I never intended to be a historian of religion or a freelance writer. I dreamed of being a university professor and spending my life teaching English literature. And for about 13 years, the very thought of religion filled me with weariness and a sense of failure. I had entered a convent when I was 17 years old and struggled in vain for seven years to become a good nun. For one thing, I was completely unable to pray. Every morning I would go into the chapel to make my meditate, and struggled with boredom, sleepiness and endless distractions. The heavens remained closed and God seemed distant and unreal. I also began to have grave doubts about some of the doctrines of the Church. How could anybody possibly know for certain that the man Jesus had been God incarnate and what did such a belief mean? Had God really created the world? Or had human beings created God? Eventually, with regret, I left my convent and, once freed of this burden of depression, doubt and inadequacy, I felt my belief in God slip quietly away.

I do not think my experience is unusual. Most of us first hear about God at about the same time as we are told about Santa Claus. Over the years, our ideas of Santa change, mature and develop, yet our idea of God can get stuck at an infantile level. We are not encouraged to develop it in the same way. But everything changed for me when I sat down to write a book called A History of God. I had expected it to follow the same line as my previous, somewhat skeptical books: I thought I would show how the concept of God had been constantly rejigged by theologians to answer current perplexities and needs. But this time, my circumstances were different. I had just suffered a major career disaster: my television career had folded in ignominy, I was very hard up; my friends had all disappeared, and I was living in a remote (cheap) part of London. All day and every day, I was alone—and in silence. Theology is poetry, and you cannot read a complex poem in a noisy nightclub; you need to have a quiet, receptive mind. Further, there was now no television crew to urge me on to be clever and provocative. There was just me and the text, and gradually, the words began to take on a new significance.

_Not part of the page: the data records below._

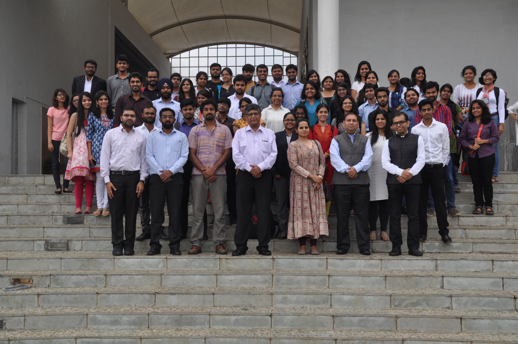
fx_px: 604
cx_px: 259
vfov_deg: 31.8
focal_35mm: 42
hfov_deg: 46.4
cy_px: 172
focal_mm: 28
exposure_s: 1/200
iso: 640
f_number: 11
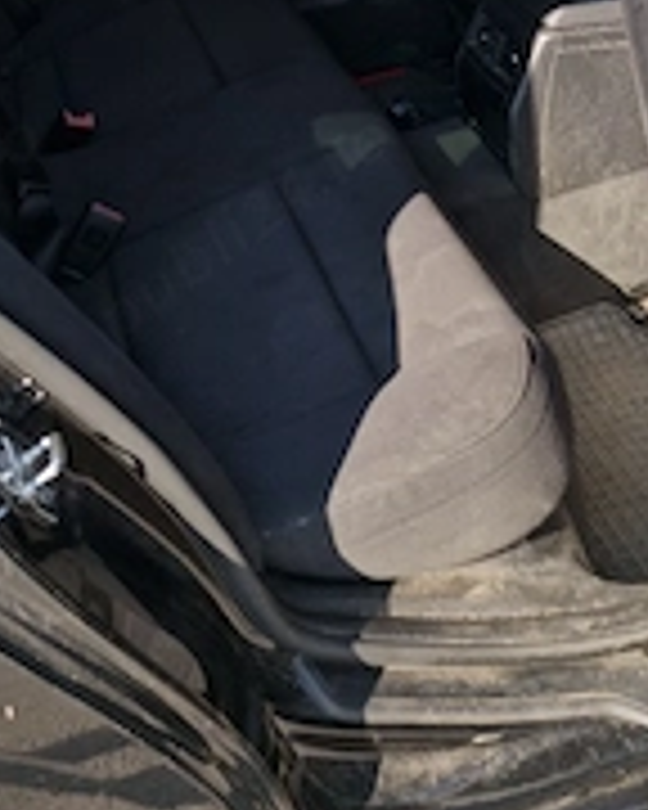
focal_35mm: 50
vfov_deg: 33.0
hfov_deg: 30.3
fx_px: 1199
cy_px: -68
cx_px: 333
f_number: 1.8
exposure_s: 1/400
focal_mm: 5.54
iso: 50
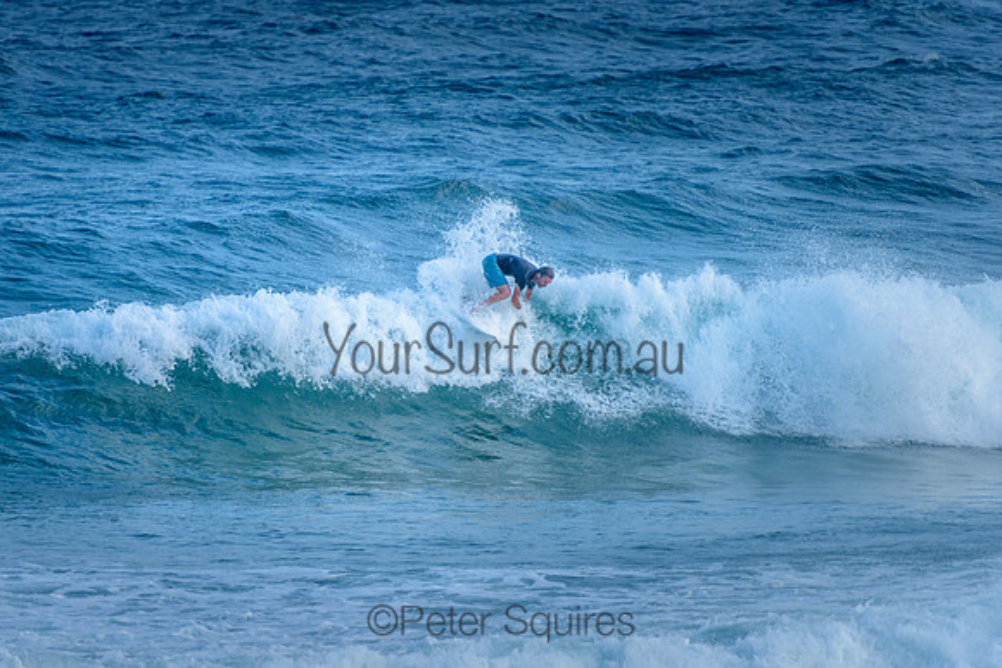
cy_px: 258
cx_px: 387
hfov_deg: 4.2
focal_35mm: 491
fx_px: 13658
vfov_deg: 2.8
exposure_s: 1/1250
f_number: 5.6
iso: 450
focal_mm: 400
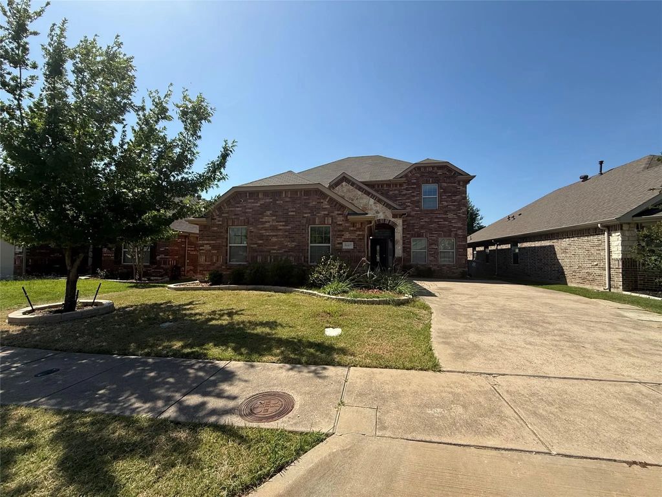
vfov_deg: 85.7
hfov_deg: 102.1
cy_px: 248
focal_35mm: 14
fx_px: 268
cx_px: 331
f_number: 2.2
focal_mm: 2.22
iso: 50
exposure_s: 1/3125
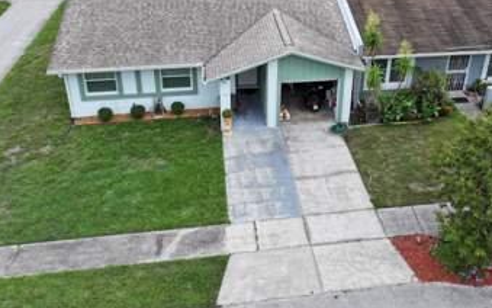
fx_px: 483
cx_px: 267
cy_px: 60
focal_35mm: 36
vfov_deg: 34.2
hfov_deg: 53.9
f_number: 2.8
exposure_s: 1/240
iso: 100
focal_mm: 12.29
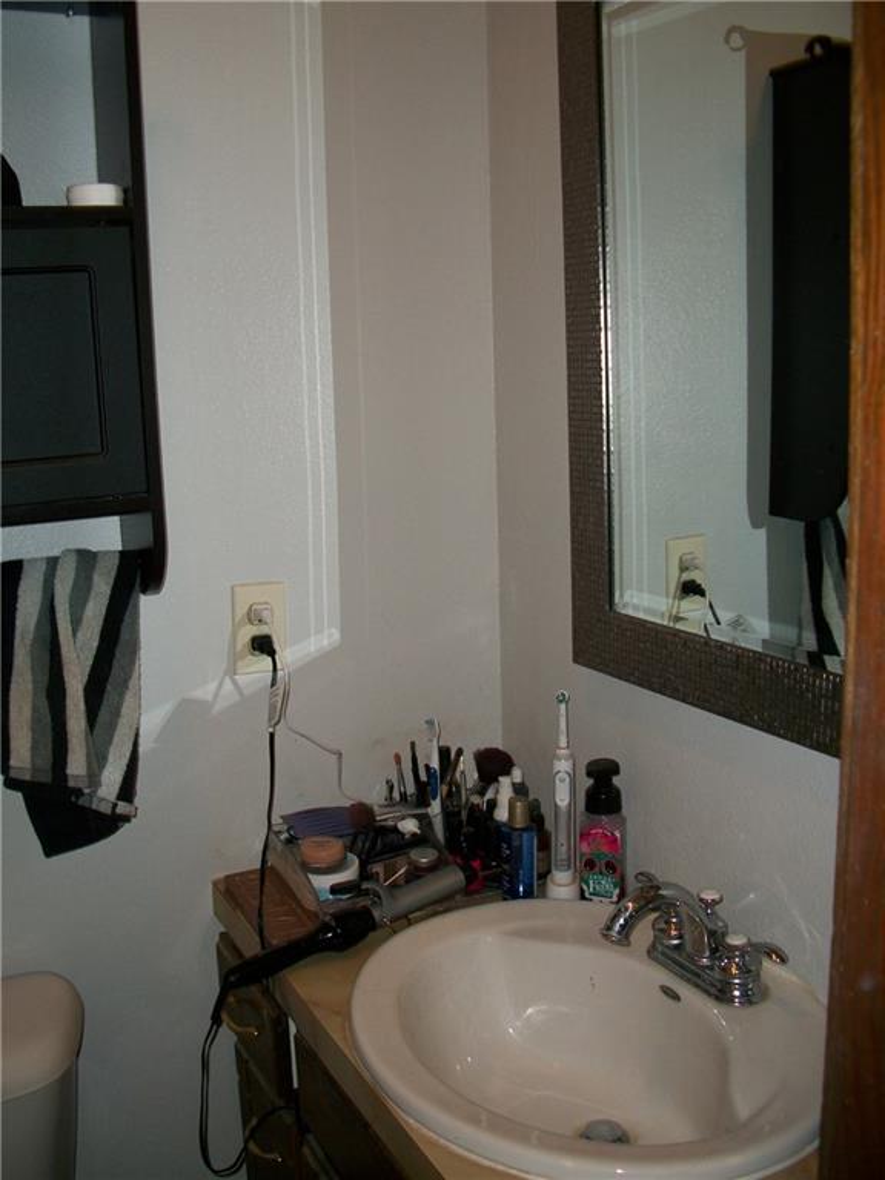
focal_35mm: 35
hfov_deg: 40.7
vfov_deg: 52.6
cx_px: 442
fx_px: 1193
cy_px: 590
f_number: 3.1
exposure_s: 1/30
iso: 80
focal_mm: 6.3
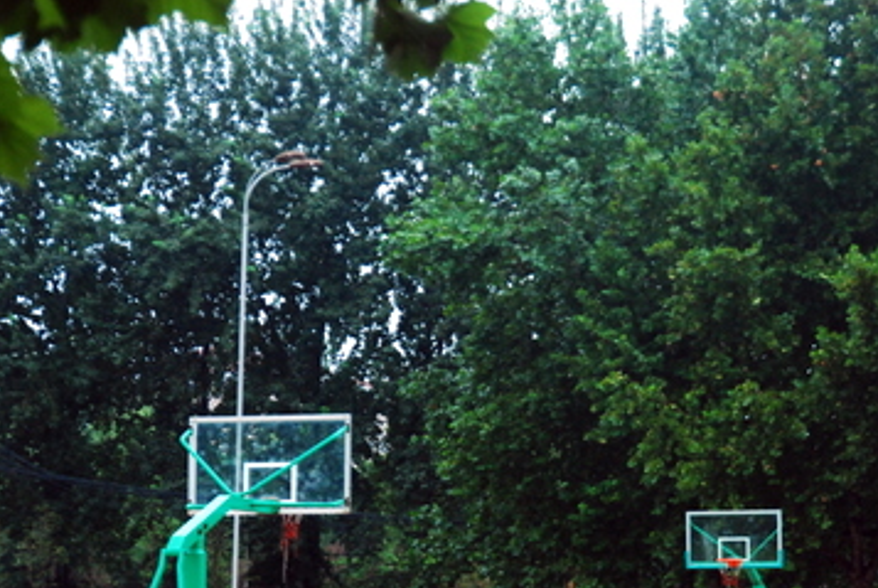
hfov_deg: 16.2
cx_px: 536
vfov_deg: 10.9
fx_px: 3077
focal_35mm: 126
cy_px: 402
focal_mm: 60
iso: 800
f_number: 5.3
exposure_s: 1/250
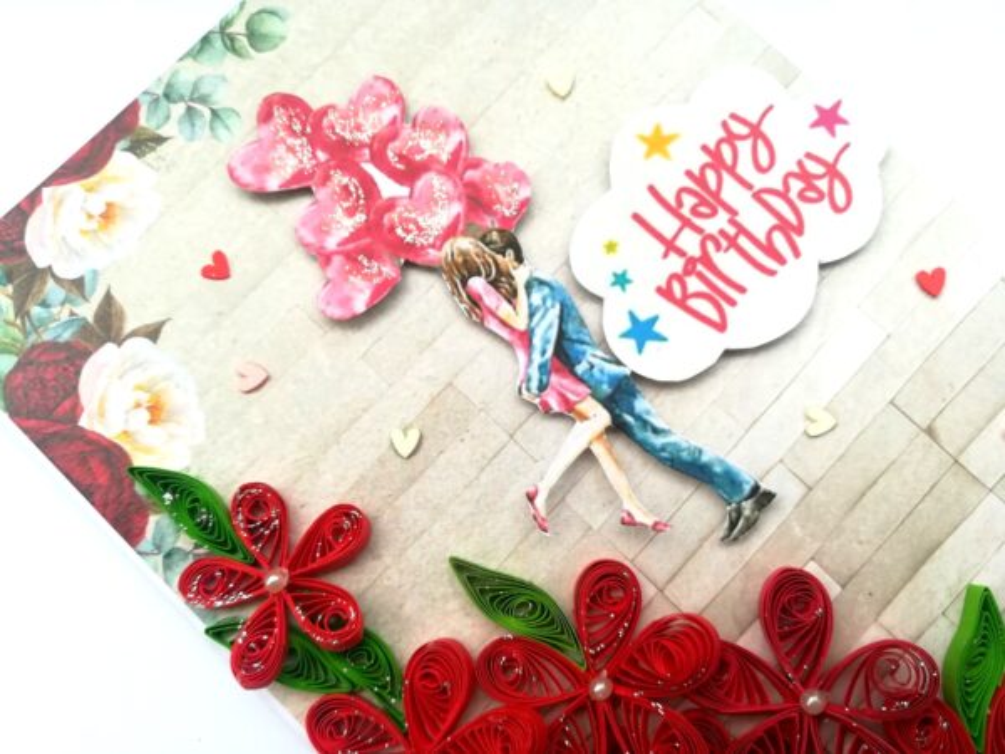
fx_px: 755
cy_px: 377
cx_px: 502
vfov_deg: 53.1
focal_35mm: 26
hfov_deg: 67.3
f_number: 2.2
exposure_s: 1/102
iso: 50
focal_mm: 3.83
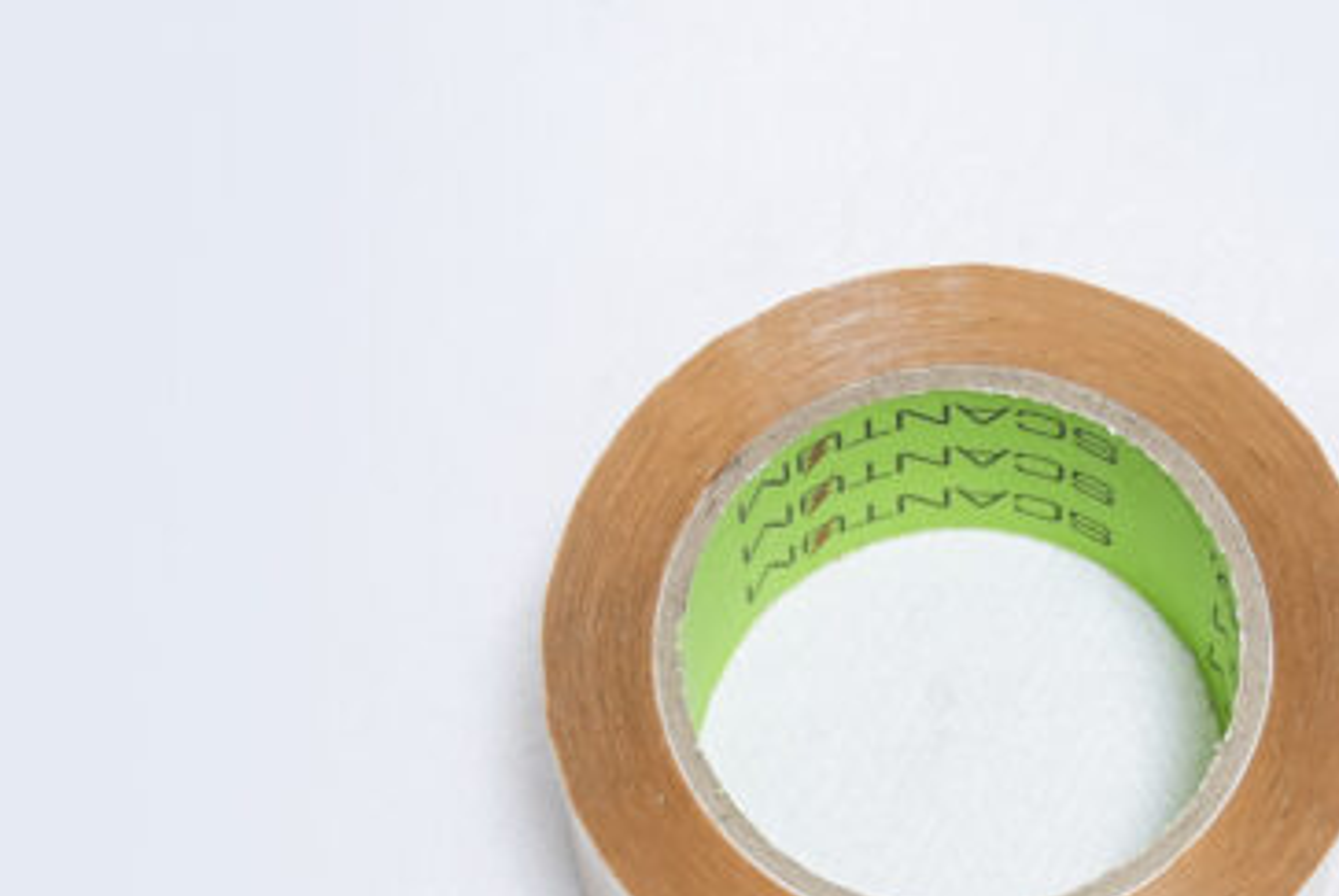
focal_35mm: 135
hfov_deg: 15.1
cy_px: 619
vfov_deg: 10.2
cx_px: 952
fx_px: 5027
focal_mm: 70
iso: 3200
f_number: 9
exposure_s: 1/200
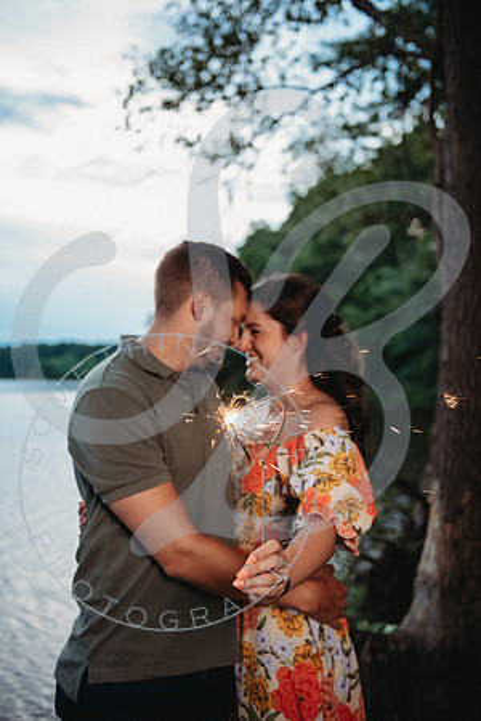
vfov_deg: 50.7
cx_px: 240
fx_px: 762
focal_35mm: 38
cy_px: 360
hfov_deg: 35.1
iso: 400
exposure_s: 1/160
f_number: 2.8
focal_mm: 38
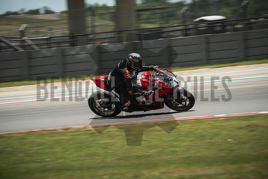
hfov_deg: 6.7
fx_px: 2278
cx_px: 134
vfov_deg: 4.5
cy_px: 90
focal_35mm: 306
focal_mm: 203.7
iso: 160
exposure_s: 1/250
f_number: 8
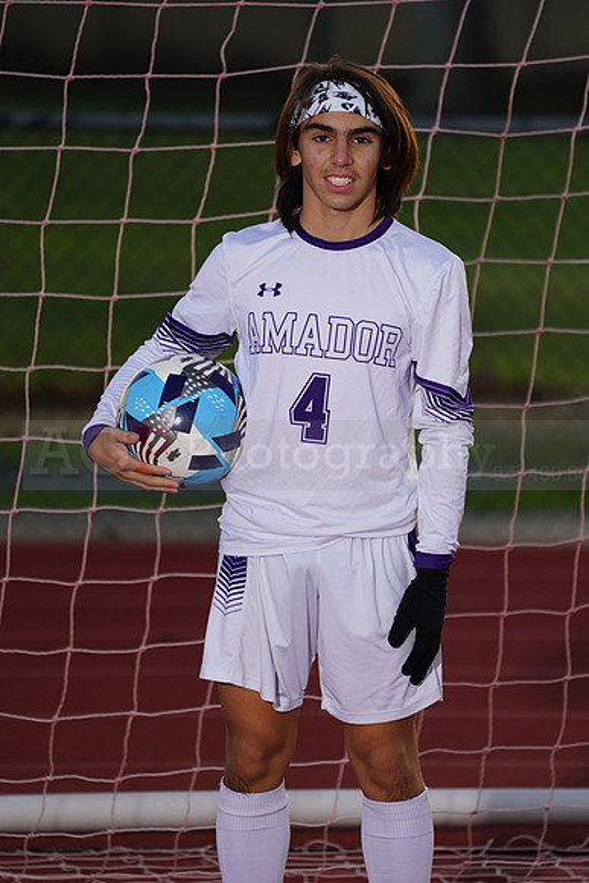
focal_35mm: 400
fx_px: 9810
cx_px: 294
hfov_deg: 3.4
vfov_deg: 5.2
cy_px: 442
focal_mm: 400
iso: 320
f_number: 5.6
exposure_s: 1/250
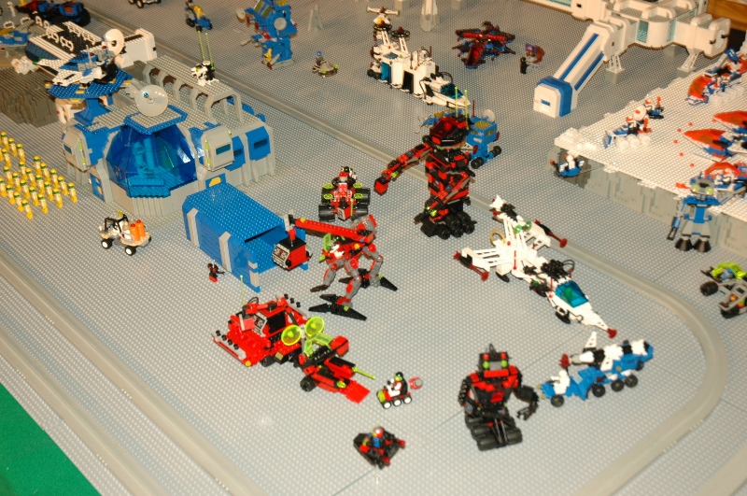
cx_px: 374
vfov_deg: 26.4
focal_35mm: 51
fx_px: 1057
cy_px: 248
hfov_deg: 38.9
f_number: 4.2
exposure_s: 1/60
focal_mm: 34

I suddenly found that I was learning a great deal from other religious traditions. From Judaism, I learned to never stop asking questions—about anything!—and never to imagine that I had come to the end of what I could know and say about God. Jews even refuse to speak God’s name, as a reminder that any human expression of the divine is so limited that it is potentially blasphemous. From the Eastern and the Russian Orthodox Christians, I learned that Jesus was the first human being to be totally possessed by God—just as Buddha was the first enlightened human being in our historical era—and that we can all be like him, even in this life. From the Quran, I learned that all religious traditions that teach justice, compassion and respect for all others have come from God. And I was enthralled to find this quotation from the great 13th-century Sufi philosopher Ibn Arabi:

Do not praise your own faith so exclusively that you disbelieve all the rest; if you do this you will miss much good. Nay, you will fail to realise the real truth of the matter. God the omnipresent and omniscient cannot be confined to any one creed, for he says in the Quran: "Wheresover ye turn, there is the face of Allah."